One way to do this is to manually pick top molecules from your dataset and specify them as seeds, combined with some random molecules. (Refer to: Use SMILES as seeds for every experiment.)
MDRMF also supports quick data enrichment via the following syntax. For example, here we select 3 molecules from the top 100–500 range in the dataset and combine them with 7 randomly chosen ones (for a total of 10 molecules):
- unique_initial_sample:
sample_size: 10
nudging: [3, 100, 500]
- Experiment:
# setup ...
- Experiment:
# setup ...
You can enable feature importance optimization for RF by specifying:
- Experiment:
name: RF rdkit2D feature importance 20
replicate: 30
dataset: datasets/datasets.pkl
model:
name: RF
iterations: 5
acquisition_size: 20
acquisition_method: greedy
feature_importance_opt: {'iterations': 5, 'features_limit': 20}
This will train an RF model on all features and then, based on computed feature importances, run the active learning experiment with only the top features.
To run a prospective study (where you provide labels from real experiments), the setup is almost identical to the retrospective study, but you must use labelExperiment
instead of Experiment
. Example:
- labelExperiment:
name: prospective_docking_experiment
data:
datafile: unlabeled_data.csv
SMILES_col: SMILES
scores_col: measured_values
ids_col: SMILES
featurizer:
name: morgan
model:
name: RF
iterations: 5
initial_sample_size: 10
acquisition_size: 20
acquisition_method: greedy
metrics:
names: [top-k-acquired]
k: [100]
Your .csv
file should contain a SMILES column and a score column.
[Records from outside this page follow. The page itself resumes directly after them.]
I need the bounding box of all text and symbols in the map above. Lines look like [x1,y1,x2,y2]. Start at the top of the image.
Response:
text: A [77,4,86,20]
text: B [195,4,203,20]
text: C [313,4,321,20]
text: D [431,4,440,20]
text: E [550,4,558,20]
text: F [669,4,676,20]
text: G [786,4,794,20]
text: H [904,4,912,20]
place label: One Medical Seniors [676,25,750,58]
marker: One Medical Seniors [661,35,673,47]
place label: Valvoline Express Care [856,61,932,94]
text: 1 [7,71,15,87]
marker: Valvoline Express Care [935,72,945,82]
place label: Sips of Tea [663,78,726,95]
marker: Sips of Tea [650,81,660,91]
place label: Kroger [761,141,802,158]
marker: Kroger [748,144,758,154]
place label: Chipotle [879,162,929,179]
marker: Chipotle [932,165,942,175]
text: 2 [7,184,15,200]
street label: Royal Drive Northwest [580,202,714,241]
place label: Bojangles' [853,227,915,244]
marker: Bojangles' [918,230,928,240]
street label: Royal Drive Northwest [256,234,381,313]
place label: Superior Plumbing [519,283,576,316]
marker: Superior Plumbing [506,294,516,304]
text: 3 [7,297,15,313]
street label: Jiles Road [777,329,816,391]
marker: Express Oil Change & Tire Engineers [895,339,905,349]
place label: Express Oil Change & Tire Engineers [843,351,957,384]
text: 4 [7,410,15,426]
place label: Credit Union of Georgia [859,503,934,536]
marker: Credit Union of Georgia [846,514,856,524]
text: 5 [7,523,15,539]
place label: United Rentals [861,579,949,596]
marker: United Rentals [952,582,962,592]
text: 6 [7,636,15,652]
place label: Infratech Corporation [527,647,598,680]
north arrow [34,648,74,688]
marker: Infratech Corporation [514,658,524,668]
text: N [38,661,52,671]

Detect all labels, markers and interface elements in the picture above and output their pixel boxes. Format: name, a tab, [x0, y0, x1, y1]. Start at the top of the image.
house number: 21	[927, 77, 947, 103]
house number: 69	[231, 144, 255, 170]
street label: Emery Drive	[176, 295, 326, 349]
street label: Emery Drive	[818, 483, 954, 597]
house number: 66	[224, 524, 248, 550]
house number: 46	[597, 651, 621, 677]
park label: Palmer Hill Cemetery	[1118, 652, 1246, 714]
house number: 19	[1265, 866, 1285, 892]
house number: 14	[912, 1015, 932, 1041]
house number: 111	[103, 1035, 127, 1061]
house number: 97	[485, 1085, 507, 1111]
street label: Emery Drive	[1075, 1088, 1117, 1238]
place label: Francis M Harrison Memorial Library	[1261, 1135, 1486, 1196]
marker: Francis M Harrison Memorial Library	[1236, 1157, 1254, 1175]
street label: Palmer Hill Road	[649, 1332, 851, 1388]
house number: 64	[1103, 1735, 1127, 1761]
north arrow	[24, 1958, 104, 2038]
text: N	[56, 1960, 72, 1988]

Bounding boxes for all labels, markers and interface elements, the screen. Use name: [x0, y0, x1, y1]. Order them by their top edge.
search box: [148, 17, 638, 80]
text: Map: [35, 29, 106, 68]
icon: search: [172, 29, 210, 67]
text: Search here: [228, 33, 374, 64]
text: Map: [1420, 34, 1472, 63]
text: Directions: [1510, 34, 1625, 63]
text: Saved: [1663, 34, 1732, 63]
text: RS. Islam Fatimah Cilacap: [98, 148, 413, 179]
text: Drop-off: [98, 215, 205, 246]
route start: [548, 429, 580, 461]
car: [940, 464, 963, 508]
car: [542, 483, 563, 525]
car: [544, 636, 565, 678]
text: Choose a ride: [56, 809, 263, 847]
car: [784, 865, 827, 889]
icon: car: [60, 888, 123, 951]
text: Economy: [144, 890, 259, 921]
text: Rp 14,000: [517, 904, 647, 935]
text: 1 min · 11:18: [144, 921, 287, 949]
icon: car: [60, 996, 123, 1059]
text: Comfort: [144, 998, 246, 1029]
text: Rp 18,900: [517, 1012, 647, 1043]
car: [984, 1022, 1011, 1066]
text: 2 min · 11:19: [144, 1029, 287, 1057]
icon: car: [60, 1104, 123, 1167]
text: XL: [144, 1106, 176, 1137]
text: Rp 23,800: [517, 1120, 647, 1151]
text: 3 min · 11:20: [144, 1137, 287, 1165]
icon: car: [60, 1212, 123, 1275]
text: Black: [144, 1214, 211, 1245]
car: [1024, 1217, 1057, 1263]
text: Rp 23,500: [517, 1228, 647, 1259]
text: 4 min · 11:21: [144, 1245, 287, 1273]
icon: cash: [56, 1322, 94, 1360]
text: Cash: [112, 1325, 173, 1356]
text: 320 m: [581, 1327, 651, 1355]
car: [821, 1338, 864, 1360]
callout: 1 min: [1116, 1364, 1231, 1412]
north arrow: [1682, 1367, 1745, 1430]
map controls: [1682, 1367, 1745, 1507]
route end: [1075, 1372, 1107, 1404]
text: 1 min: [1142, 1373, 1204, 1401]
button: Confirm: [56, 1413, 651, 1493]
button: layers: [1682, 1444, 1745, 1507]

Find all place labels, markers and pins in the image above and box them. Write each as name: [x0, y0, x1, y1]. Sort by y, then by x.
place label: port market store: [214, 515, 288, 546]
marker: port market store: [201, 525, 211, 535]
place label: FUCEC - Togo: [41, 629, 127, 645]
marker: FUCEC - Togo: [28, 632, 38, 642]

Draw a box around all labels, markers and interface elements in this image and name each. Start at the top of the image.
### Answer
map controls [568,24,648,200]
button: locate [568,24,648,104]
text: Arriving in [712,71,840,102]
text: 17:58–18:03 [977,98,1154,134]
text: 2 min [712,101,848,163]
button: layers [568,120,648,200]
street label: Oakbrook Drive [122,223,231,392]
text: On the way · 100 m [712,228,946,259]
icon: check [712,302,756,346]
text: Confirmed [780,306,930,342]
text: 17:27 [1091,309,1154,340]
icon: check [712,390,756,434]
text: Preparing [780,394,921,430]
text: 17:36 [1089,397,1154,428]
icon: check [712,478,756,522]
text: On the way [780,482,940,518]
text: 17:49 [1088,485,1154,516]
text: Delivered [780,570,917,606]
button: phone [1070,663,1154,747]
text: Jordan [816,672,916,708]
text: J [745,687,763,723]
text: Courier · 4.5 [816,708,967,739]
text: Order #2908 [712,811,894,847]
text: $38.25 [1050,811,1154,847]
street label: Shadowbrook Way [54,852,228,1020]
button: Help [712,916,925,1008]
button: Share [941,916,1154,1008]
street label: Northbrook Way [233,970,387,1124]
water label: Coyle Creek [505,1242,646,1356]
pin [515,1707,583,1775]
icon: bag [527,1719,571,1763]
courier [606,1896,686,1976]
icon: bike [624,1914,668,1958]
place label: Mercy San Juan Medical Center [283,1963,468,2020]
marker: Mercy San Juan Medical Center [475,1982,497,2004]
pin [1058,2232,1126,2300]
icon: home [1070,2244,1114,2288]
Before using the software the first time, you will have physically tested a random subset of molecules and entered their labels in the .csv
. The software then builds a model from those labeled entries and suggests which molecules to test next.
An example .csv
file might look like:
score,SMILES
1.12,C[C@@H](NC(=O)N1C[C@H](c2ccccc2)[C@H]2COCC[C@H]21)c1ccc(NC(=O)NC2CC2)cc1
,O=C(Nc1cccc(C(=O)N2CCC(c3c[nH]c4ncccc34)CC2)c1)[C@@H]1Cc2ccccc2O1
8.91,Cc1nn(-c2ccccc2)c2nc(C(=O)N3CCC([C@H]4C(=O)Nc5ccccc54)CC3)ccc12
3.15,Cc1cc(C)cc(C(=O)N2CCC[C@H](C(=O)NCc3cccc([C@@]4(C)NC(=O)NC4=O)c3)C2)c1
,CS(=O)(=O)c1ccc(F)c(C(=O)Nc2ccc(-c3nc(-c4ccccc4)n[nH]3)cc2)c1
,O=C1Nc2ccccc2[C@@H]1C1CCN(C(=O)c2cccc(N3C(=O)c4ccccc4C3=O)c2)CC1
5.11,NC(=O)[C@H]1CCCN(c2ccc(C(=O)N3CCC(c4cc5ccccc5[nH]4)CC3)cc2)C1
,Cn1c(=O)[nH]c2ccc(C(=O)NCC[C@H]3CN(c4ncnc5[nH]ncc45)c4ccccc43)cc21
,O=C(NCC(=O)N1CCc2ccccc2C1)[C@@H]1C[C@H](O)CN1C(=O)OCc1ccccc1
9.47,C#Cc1cc(F)c(NC(=O)C(=O)N2CC=C(c3c[nH]c4ncccc34)CC2)c(F)c1
[...more data]
Any entries with empty score fields (score,SMILES
) mean they have not yet been experimentally tested, so the software will not use them for training until a label is added.